Start of Data excerpts
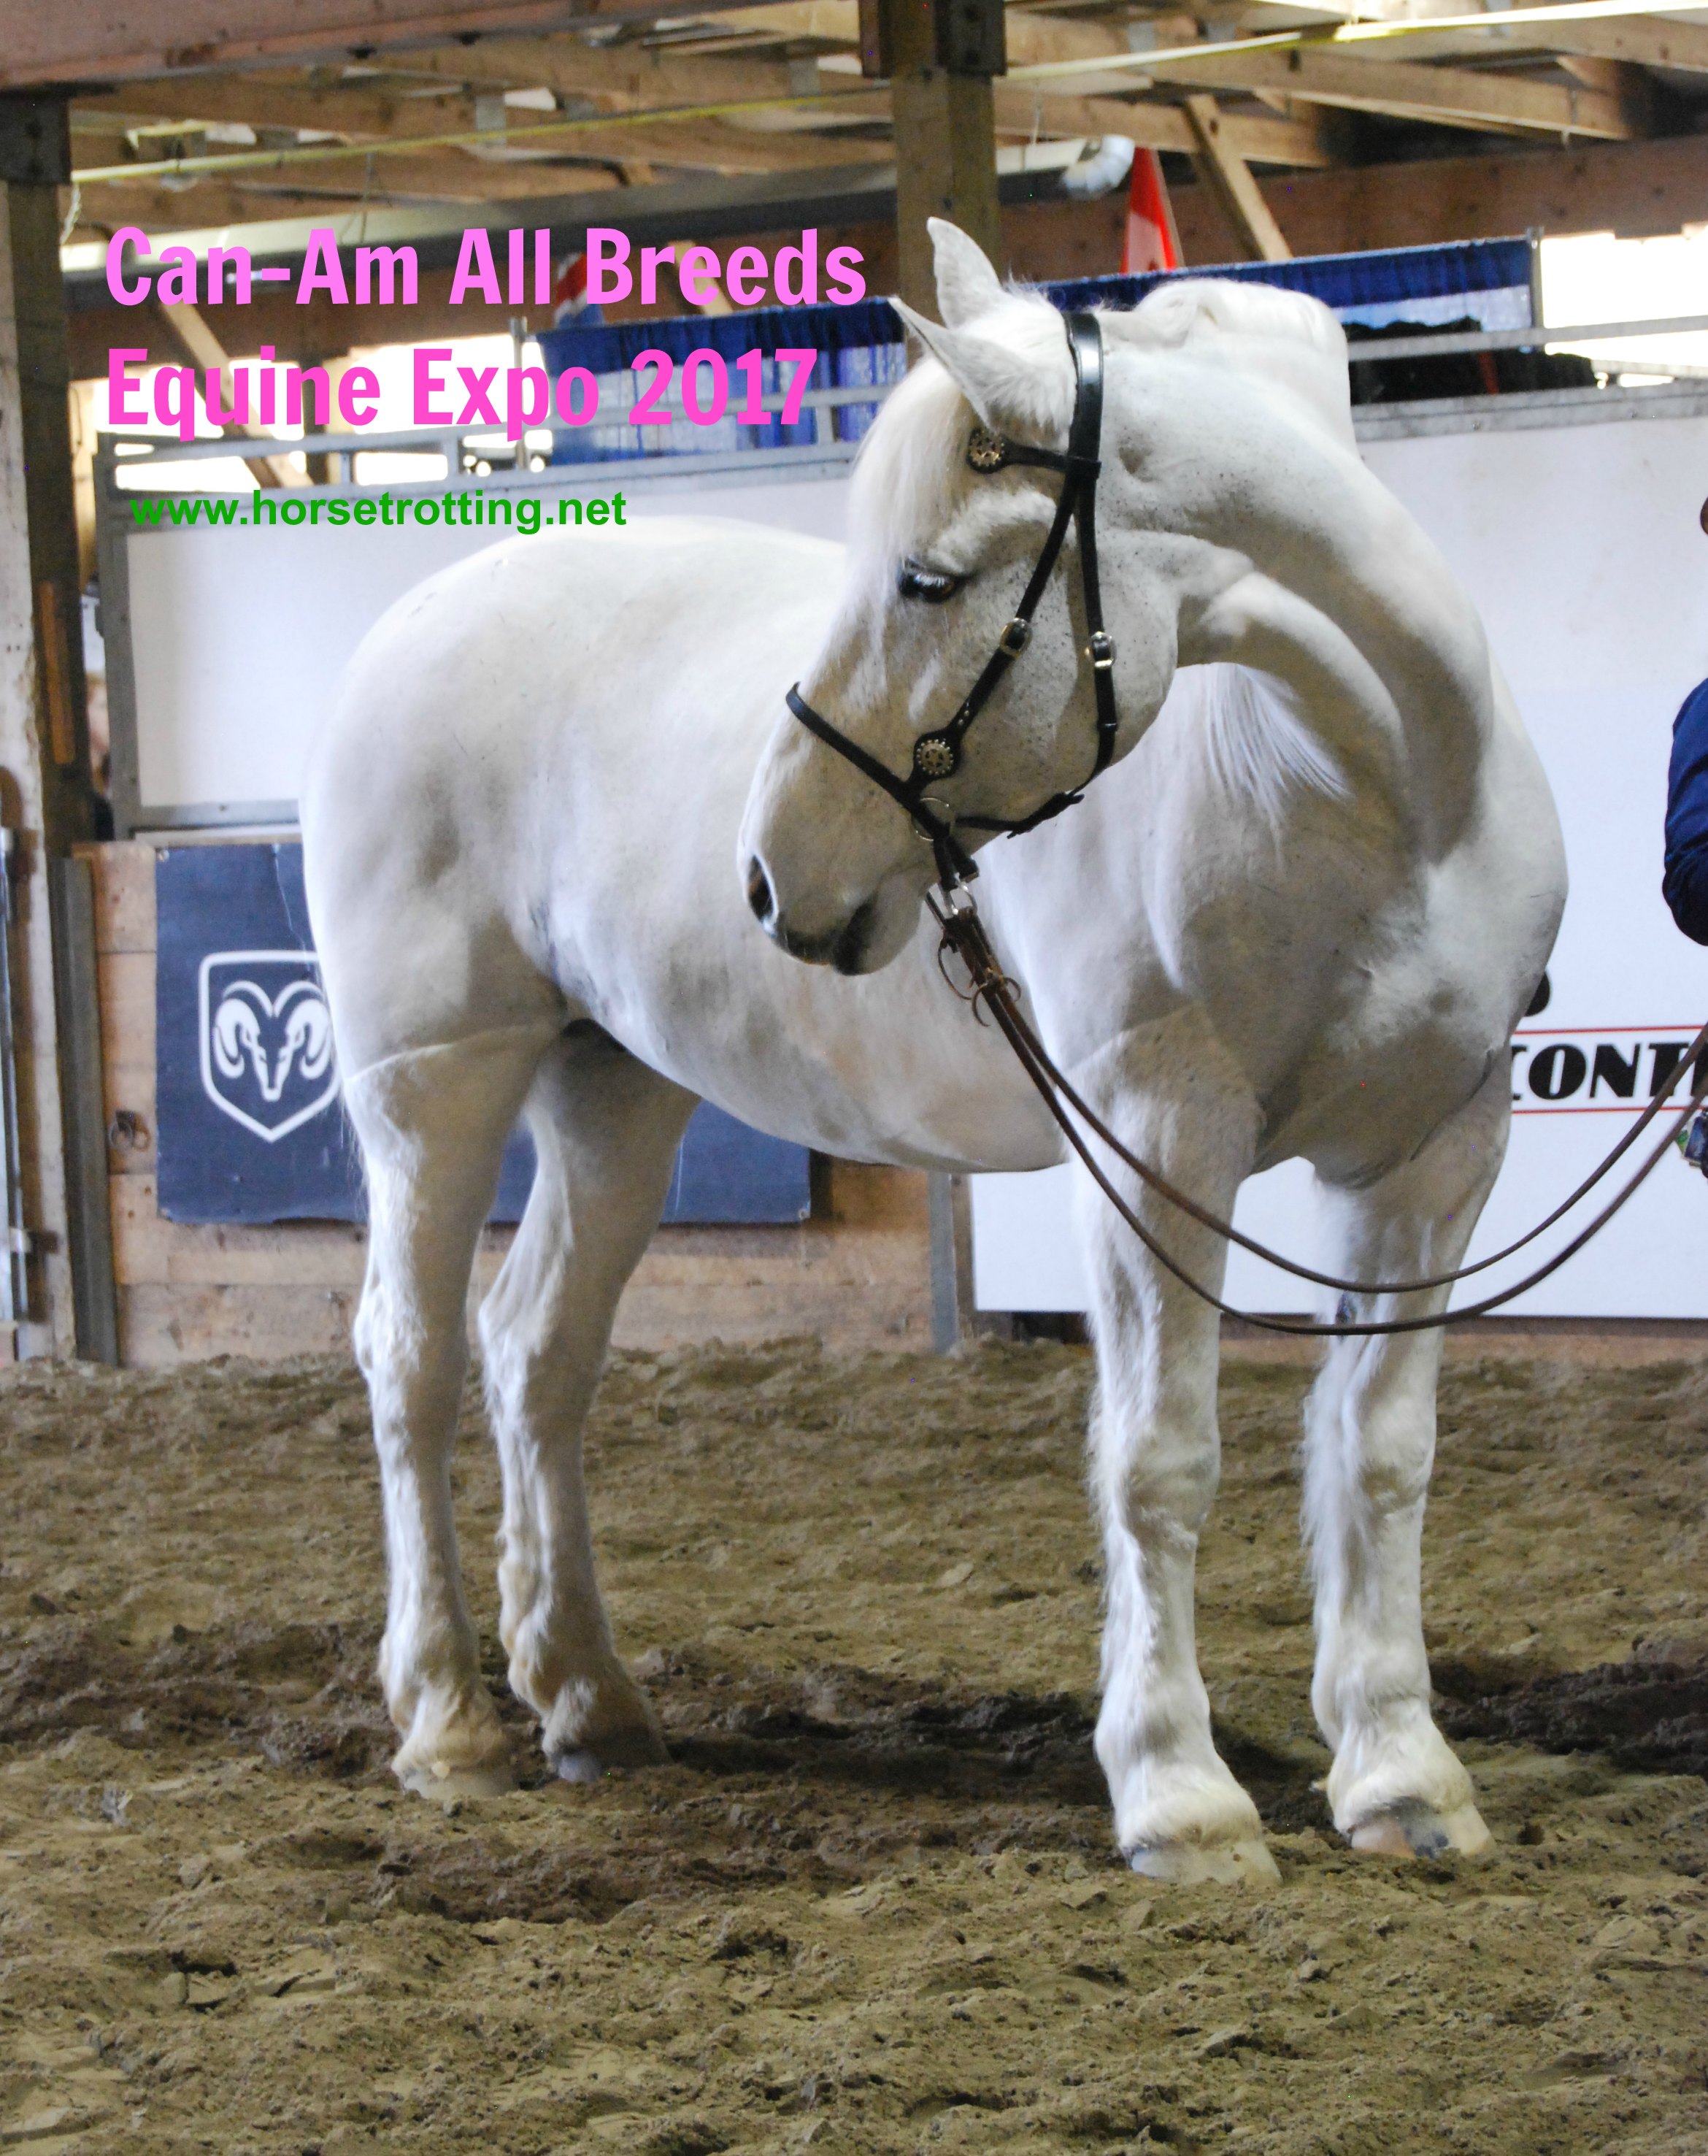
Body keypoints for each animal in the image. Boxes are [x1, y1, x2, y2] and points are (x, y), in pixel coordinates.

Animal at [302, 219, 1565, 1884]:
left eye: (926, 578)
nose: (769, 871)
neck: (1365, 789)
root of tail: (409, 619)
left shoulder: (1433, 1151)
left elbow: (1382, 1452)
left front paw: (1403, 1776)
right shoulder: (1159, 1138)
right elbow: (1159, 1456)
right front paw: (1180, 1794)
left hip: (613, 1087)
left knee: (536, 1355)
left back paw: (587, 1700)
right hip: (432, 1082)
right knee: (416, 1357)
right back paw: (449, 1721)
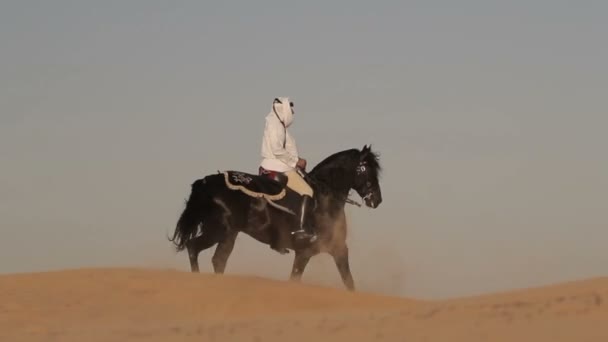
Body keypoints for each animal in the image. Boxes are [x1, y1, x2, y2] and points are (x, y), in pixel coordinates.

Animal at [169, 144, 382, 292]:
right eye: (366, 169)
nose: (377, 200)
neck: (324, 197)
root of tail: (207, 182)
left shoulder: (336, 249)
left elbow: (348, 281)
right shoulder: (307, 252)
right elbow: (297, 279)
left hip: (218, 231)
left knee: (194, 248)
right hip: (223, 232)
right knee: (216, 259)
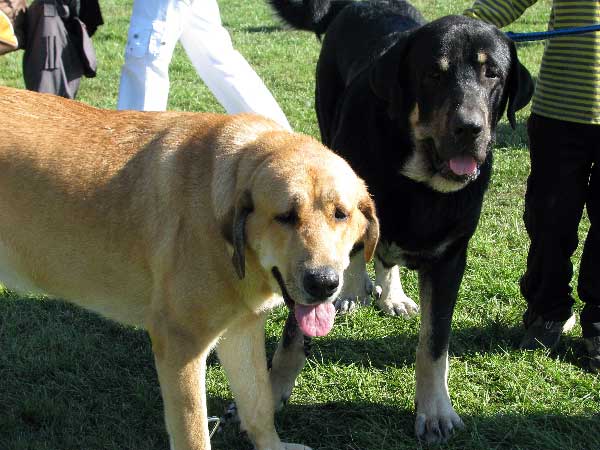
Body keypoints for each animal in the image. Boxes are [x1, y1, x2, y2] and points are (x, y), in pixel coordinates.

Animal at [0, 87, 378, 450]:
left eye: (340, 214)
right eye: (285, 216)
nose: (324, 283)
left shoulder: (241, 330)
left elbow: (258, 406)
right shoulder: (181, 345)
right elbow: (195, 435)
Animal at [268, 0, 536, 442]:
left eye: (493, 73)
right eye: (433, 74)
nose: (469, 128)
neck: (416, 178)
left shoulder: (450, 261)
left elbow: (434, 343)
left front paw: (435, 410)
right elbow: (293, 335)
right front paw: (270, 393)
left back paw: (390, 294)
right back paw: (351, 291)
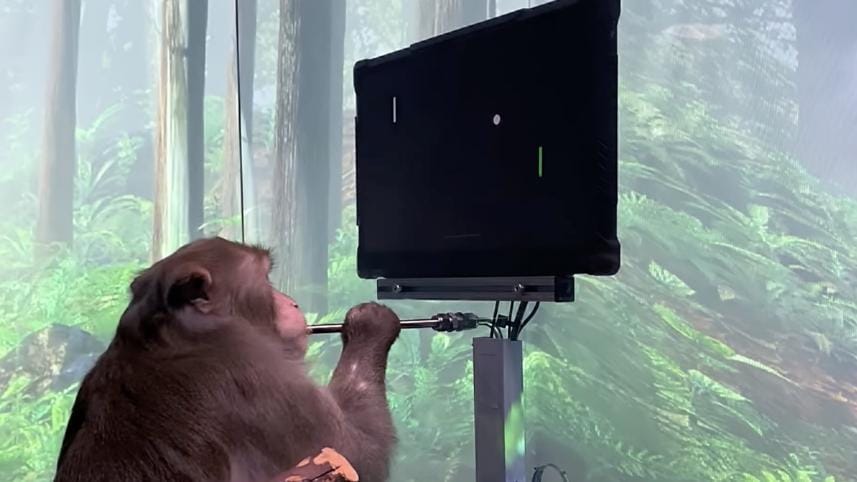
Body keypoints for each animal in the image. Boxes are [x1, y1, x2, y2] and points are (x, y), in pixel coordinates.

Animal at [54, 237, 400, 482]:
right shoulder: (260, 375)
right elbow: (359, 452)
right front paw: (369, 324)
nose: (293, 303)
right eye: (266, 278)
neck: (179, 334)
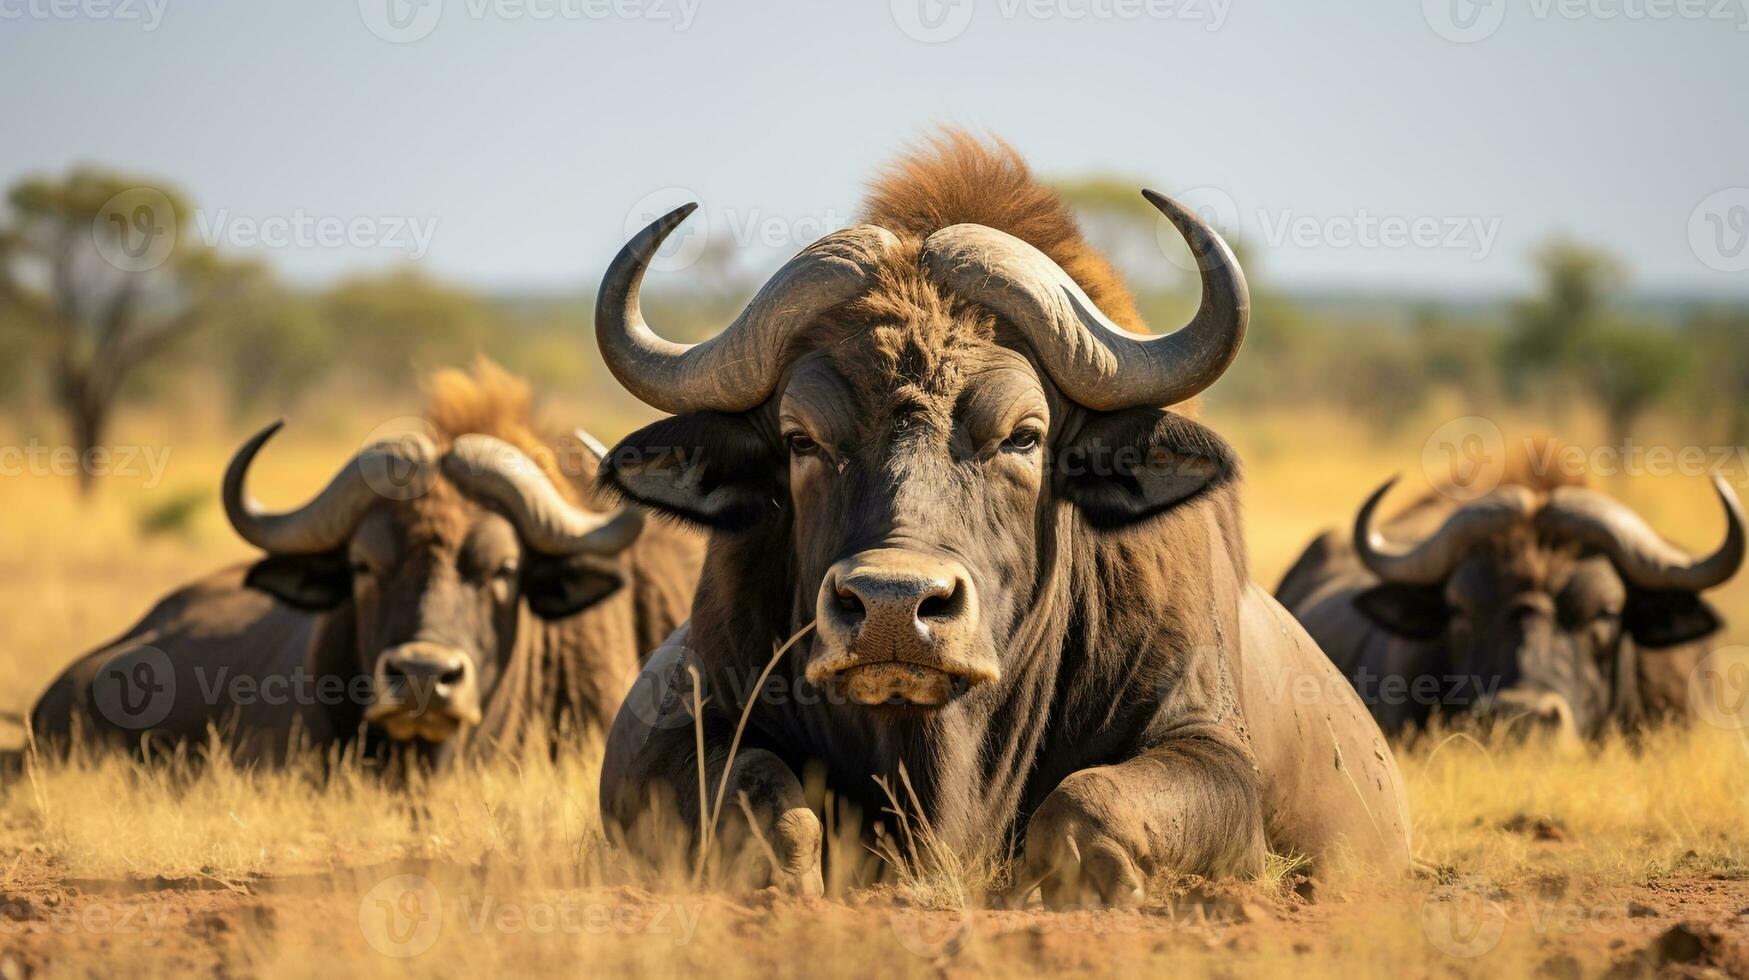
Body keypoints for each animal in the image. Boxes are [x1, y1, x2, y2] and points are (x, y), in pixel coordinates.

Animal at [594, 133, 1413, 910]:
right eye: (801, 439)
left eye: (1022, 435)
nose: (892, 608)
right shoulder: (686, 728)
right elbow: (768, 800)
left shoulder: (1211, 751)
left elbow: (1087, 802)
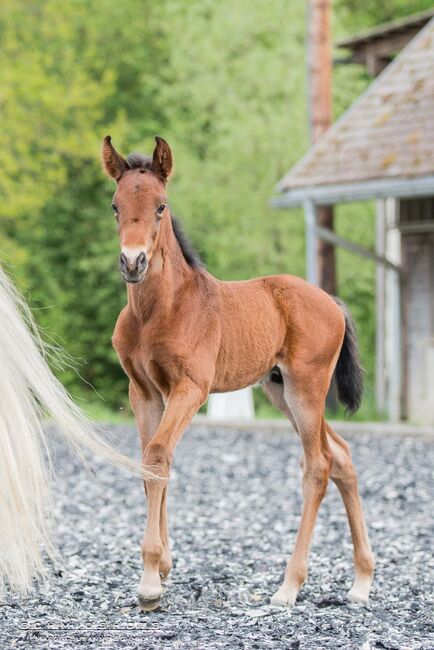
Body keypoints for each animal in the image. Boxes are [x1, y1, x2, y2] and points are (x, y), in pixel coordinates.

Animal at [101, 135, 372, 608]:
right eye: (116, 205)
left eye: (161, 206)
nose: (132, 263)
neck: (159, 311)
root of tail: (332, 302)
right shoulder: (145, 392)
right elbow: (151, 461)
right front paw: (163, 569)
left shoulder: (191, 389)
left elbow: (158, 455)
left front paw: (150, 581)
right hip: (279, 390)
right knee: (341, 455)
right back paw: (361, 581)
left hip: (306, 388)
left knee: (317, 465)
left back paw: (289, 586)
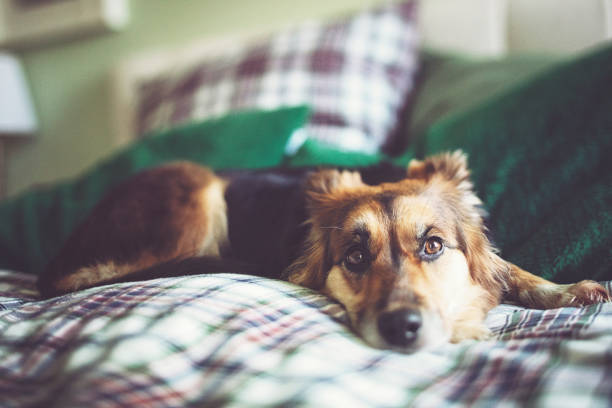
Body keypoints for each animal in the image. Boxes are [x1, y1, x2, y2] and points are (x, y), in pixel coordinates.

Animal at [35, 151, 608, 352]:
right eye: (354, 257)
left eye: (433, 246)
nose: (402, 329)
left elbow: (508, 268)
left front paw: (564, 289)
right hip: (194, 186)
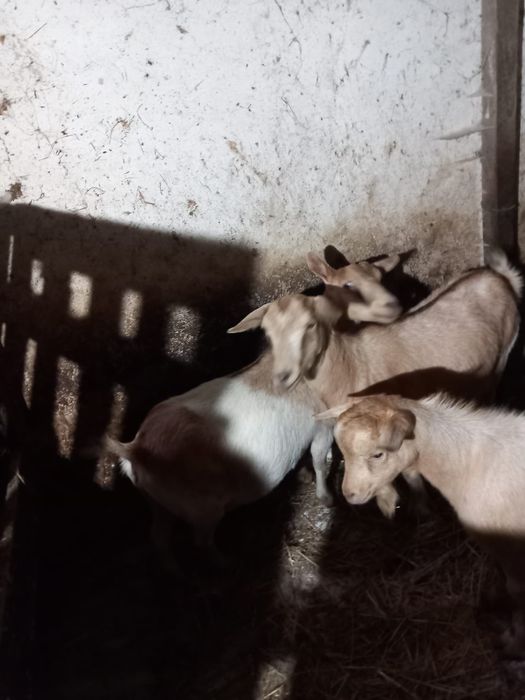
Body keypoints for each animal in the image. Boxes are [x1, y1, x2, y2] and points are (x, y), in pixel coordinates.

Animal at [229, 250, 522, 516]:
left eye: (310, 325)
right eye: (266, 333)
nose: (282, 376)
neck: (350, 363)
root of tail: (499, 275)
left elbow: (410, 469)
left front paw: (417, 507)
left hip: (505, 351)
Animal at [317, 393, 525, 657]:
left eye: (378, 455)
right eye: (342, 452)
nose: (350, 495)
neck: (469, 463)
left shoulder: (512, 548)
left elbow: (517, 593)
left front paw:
End of Data excerpts
● **Task to carry out**
Lines from the start of the material through the line containing "neck: (179, 334)" are to be restated word for word; no picture may be included.

● **Your solution**
Body keypoints for each animal in the image. Boxes are [x1, y1, x2, y2] and points are (x, y), in pixel coordinates.

Animal at [302, 219, 1565, 1884]:
left eye: (926, 578)
nose: (769, 871)
neck: (1365, 789)
root of tail: (409, 619)
left shoulder: (1433, 1151)
left elbow: (1382, 1452)
left front paw: (1403, 1776)
right shoulder: (1159, 1138)
right elbow: (1159, 1456)
right front paw: (1180, 1794)
left hip: (613, 1087)
left knee: (536, 1355)
left back paw: (587, 1700)
right hip: (432, 1082)
right knee: (416, 1357)
right back paw: (449, 1721)
Body keypoints for each animal in the image. Boxes are [x1, y1, x2, y2] and points are (x, y), in pixel coordinates.

Animal at [169, 144, 382, 292]:
right eye: (366, 169)
nose: (377, 200)
neck: (324, 197)
root of tail: (207, 182)
left shoulder: (336, 249)
left elbow: (348, 281)
right shoulder: (307, 252)
right elbow: (297, 279)
left hip: (218, 231)
left knee: (194, 248)
right hip: (223, 232)
right knee: (216, 259)
Body keypoints for each animal in the image. Boxes are [x1, y1, x2, y2] and points are (x, y), in pixel coordinates.

Animal at [0, 87, 378, 450]:
left eye: (340, 214)
right eye: (285, 216)
nose: (324, 283)
left shoulder: (241, 330)
left elbow: (258, 406)
right shoulder: (181, 345)
right elbow: (195, 435)
Animal at [268, 0, 536, 442]:
left eye: (493, 73)
right eye: (433, 74)
nose: (469, 128)
neck: (416, 178)
left shoulder: (450, 261)
left elbow: (434, 343)
left front paw: (435, 410)
right elbow: (293, 335)
right front paw: (270, 393)
left back paw: (390, 294)
right back paw: (351, 291)
Body keypoints for each animal in the image. Boxes are [x1, y1, x2, y2] and points are (x, y), in pixel coordinates.

Animal at [54, 237, 400, 482]:
right shoulder: (260, 375)
right elbow: (359, 452)
right front paw: (369, 324)
nose: (293, 303)
right eye: (266, 278)
neck: (179, 334)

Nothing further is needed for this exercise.